While recycling is important and we sure do more at our home than ever before, I caution re-using bags for a market.

The 'careful consumer' in me asks- "what was the bag used for before?" "was anything nasty spilled in it that I can't see?" I think you see where I'm going here. Not at all trying to discourage recycling, but I have to take caution reusing a bag for food from someone else or for someone else. We use the reusable shopping bags, aslo, but we know what has been in them and it's our own use only. I have bought veggies from a neighboring vendor at the farmer's market and felt safe with the bags they provided. I have no doubt that some consumers may not want a used bag for their food products. Just a thought. I do not reuse bags for my customers' goodies at the farmers markets we participate in.

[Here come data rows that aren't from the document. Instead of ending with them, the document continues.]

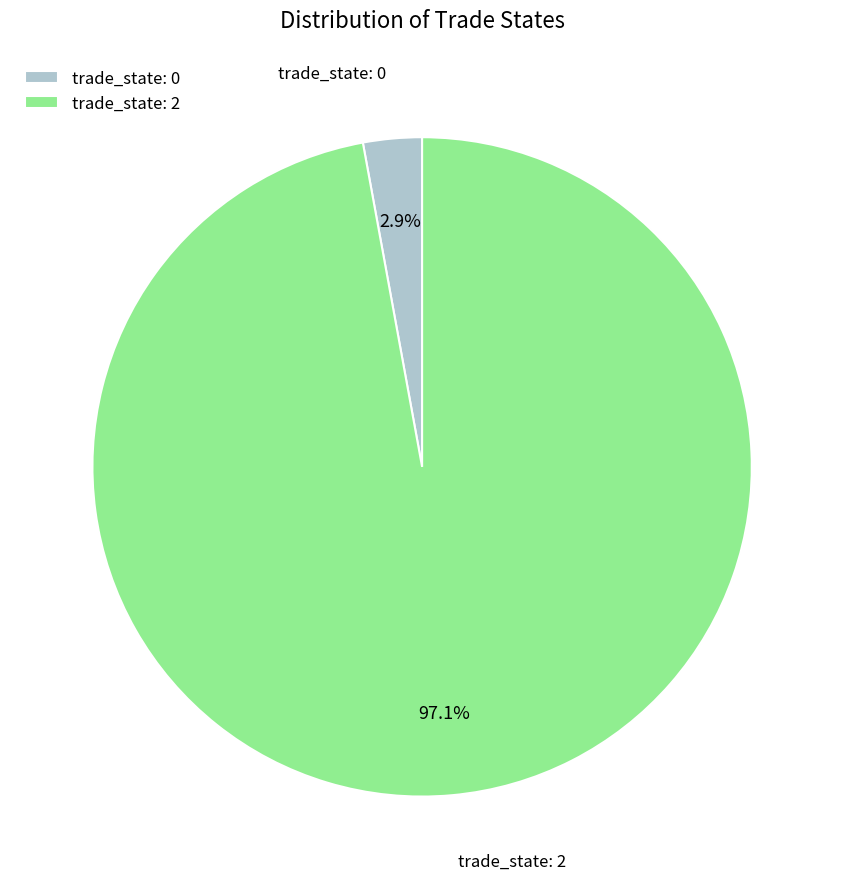

What is the total percentage of trade_state: 2 and trade_state: 0?

100.0%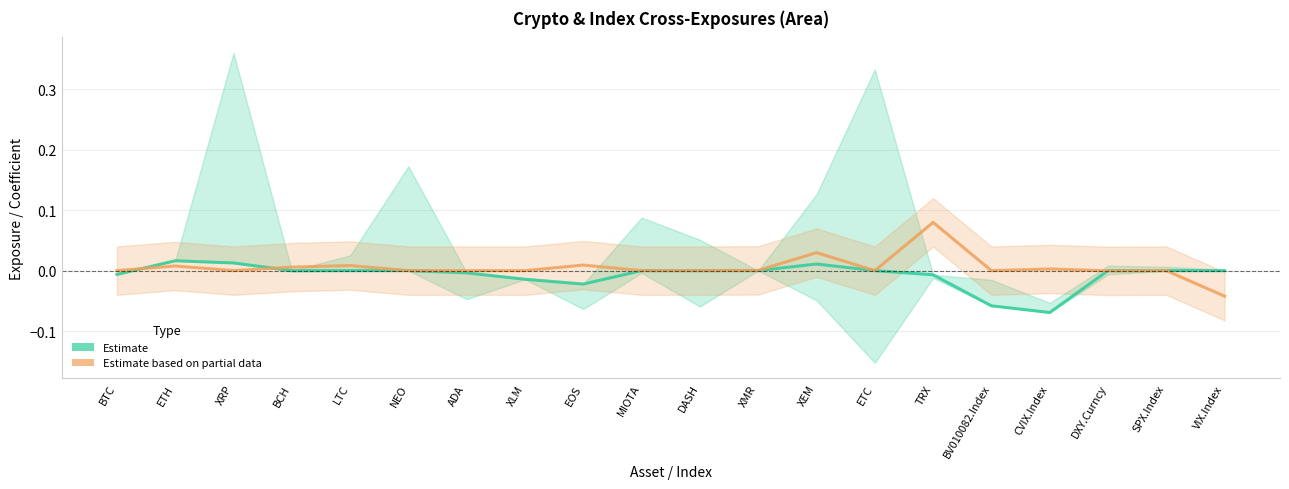

What position from the right is VIX.Index?

1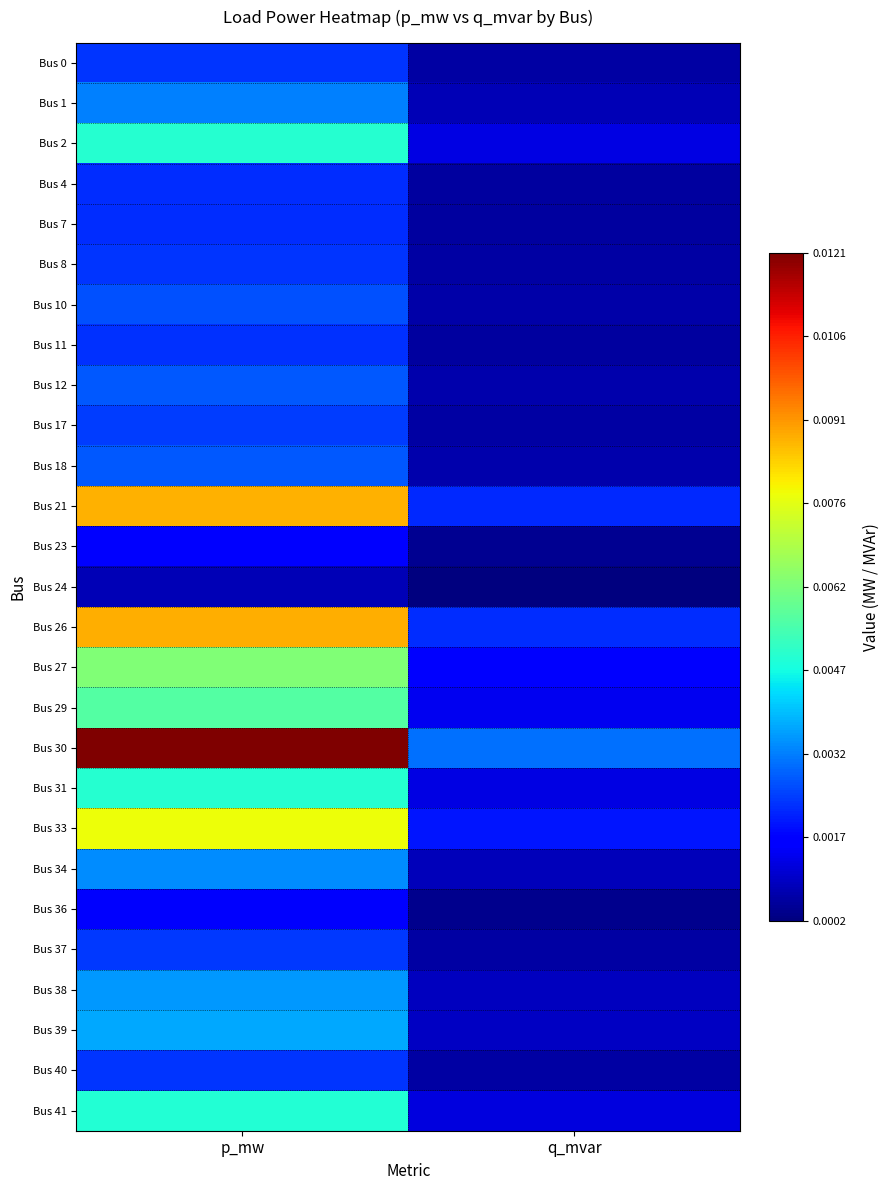

How many series are shown in this chart?

27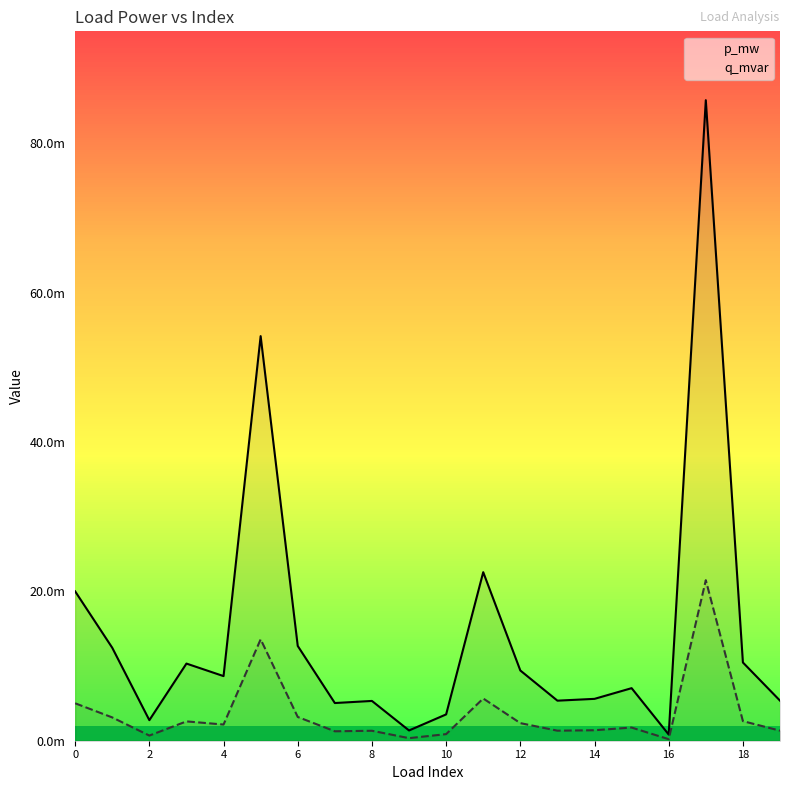

Rank the series at 18 from highest to lowest value.

p_mw, q_mvar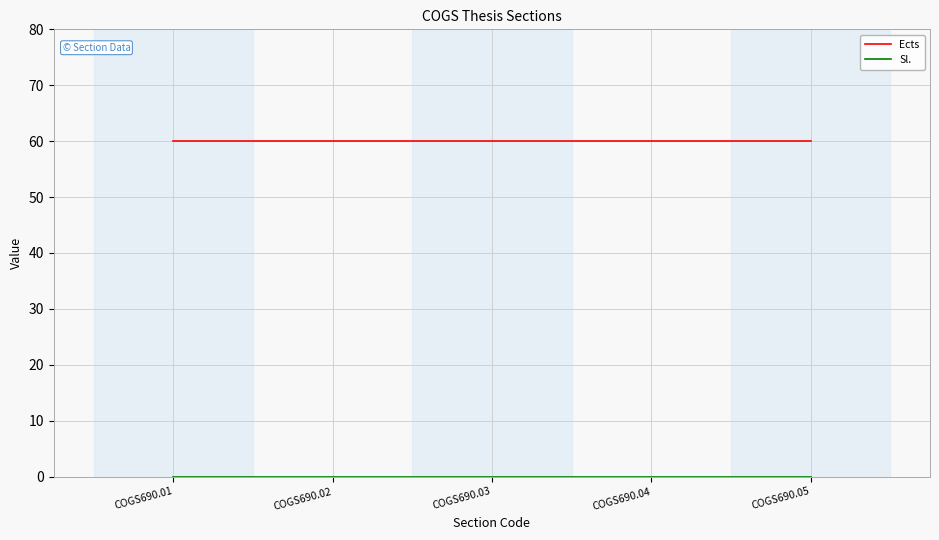

What is the spread (max minus min) of values at COGS690.02?

60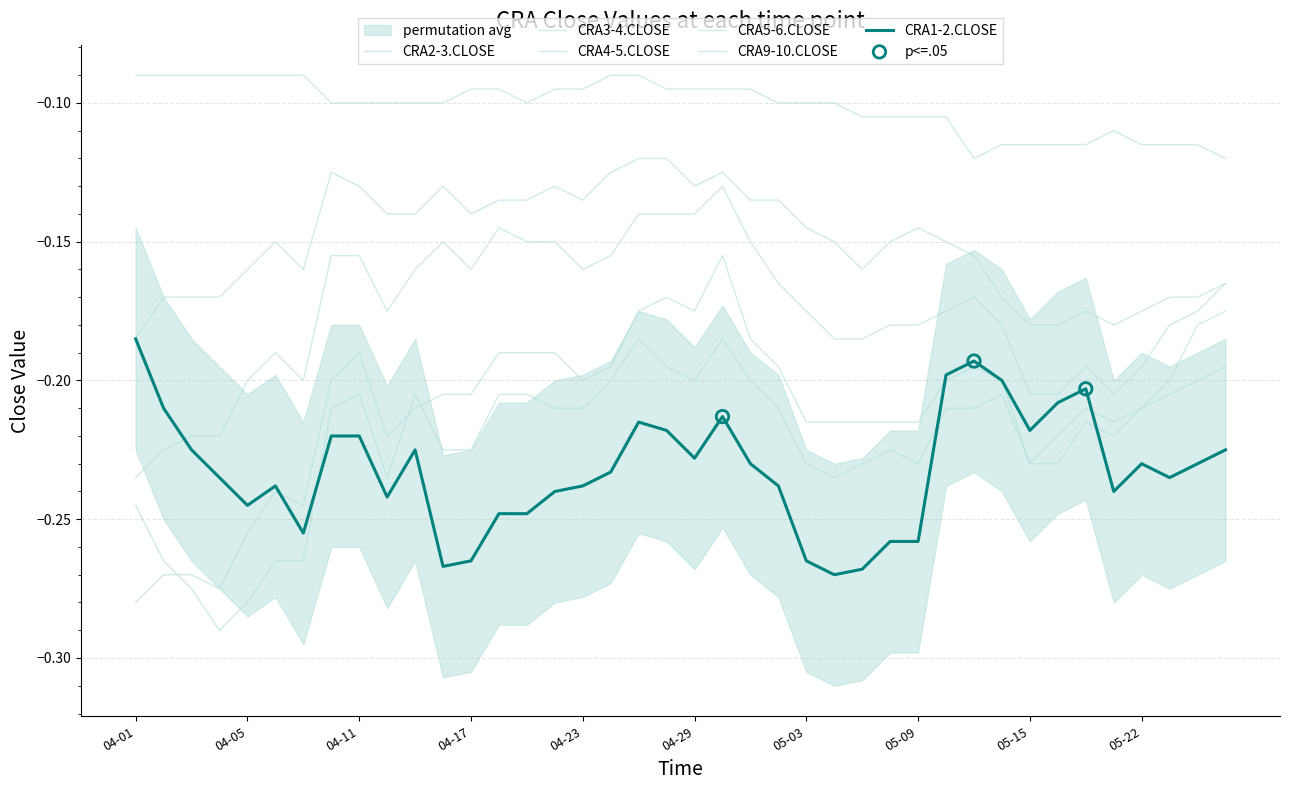

Which series has the largest total across all categories?

CRA9-10.CLOSE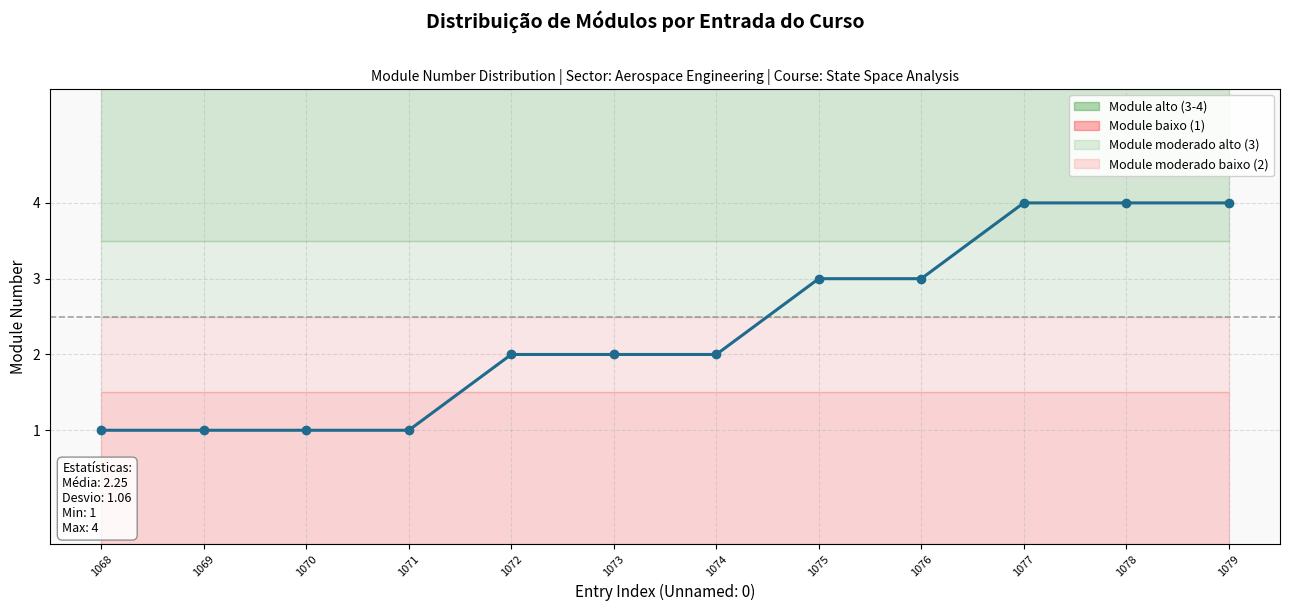

Reading left to right, list all the values displayed in this chart.

1	1	1	1	2	2	2	3	3	4	4	4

Additional thoughts - Grant has a good idea here. If the bags are unused and were going to be tossed away, then by all means I think it's wonderful to use those! I just forgot to add this thought when responding this morning.


----------



## rlsiv (Feb 26, 2011)

Very resourceful, Grant ! :thumbsup:

The price is right, it is truly "recycling" an unused product AND its a great way to get a little advertising "plug" in for the Scouts with every sale. Definitely a win-win!


----------



## waynesgarden (Jan 3, 2009)

It won't help Grant get free bags, but he might suggest to the scouts to not date the bags. 

Just a thought.

Wayne


----------



## max2 (Dec 24, 2009)

We sell Honey and candles and vegetable seedlings at the farmers market. We use used plastic bags to pack the seedlings in - one problem - the newer type, made from corn stark so they break down quickly, often just disintegrate. I would never trust them to hold a jar of honey!


----------